Nigel Lawson and climate sceptics
There are a wide range of “sceptics” ranging from people who don’t believe that the world has a problem with rising temperatures, plastic pollution, food, water, energy shortages and others who accept there is a problem but money would still be better targeted on other areas.
from wikipedia
On 23 November 2009, Lawson became chairman of a new think tank, The Global Warming Policy Foundation (GWPF),[12][65] a registered education charity,[66] involved in promoting climate change denial.[57]
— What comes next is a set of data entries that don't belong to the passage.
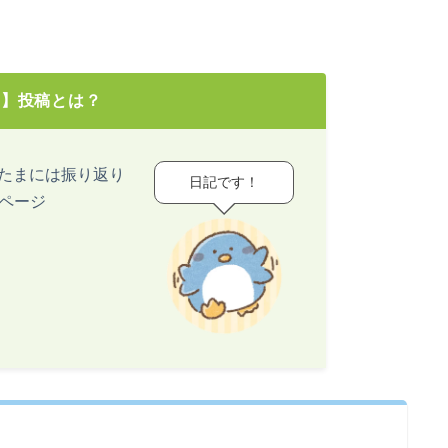
き】投稿とは？
ど、たまには振り返り
日記です！
ページ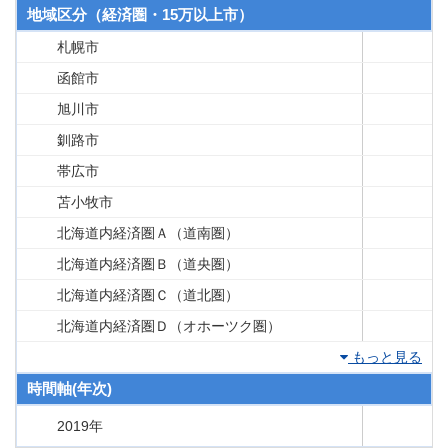
地域区分（経済圏・15万以上市）
札幌市
函館市
旭川市
釧路市
帯広市
苫小牧市
北海道内経済圏Ａ（道南圏）
北海道内経済圏Ｂ（道央圏）
北海道内経済圏Ｃ（道北圏）
北海道内経済圏Ｄ（オホーツク圏）
もっと見る
時間軸(年次)
2019年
In 2011, Bob Ward of the Grantham Research Institute said that the GWPF was "spreading errors" and "the 'facts'" Lawson "repeats are demonstrably inaccurate".[67] Ward also criticised Lawson for repeating in a 2010 BBC radio debate that Antarctic ice volumes were unchanged even after his error was highlighted by his opponent, Professor Kevin Anderson.[67] Ward said that Lawson provided no evidence to back his claim which is contrary to satellite measurements, and Lawson similarly incorrectly implied that the correlation between CO2 and sea levels was uncertain as well as that sea levels were rising more slowly since 1950 than before it.[67]
The Charity Commission requires that statements by campaigning charities "must be factually accurate and have a legitimate evidence base". They reviewed the GWPF, which was subsequently split with its campaigning arm and renamed the Global Warming Policy Forum without charitable status, while the charitable section retained the original title.[67] Lawson's son, Dominic Lawson, is also a climate change denier, taking a similar viewpoint as his father in his columns in the Independent on Sunday.[68][69]
In a BBC Radio interview in August 2017, Lawson claimed that "official figures" showed "average world temperature has slightly declined" over the preceding decade and that experts in the IPCC found no increase in extreme weather events. In a follow-up programme on the BBC's presentation of these claims, Peter A. Stott of the Met Office said Lawson was wrong on both points.[70]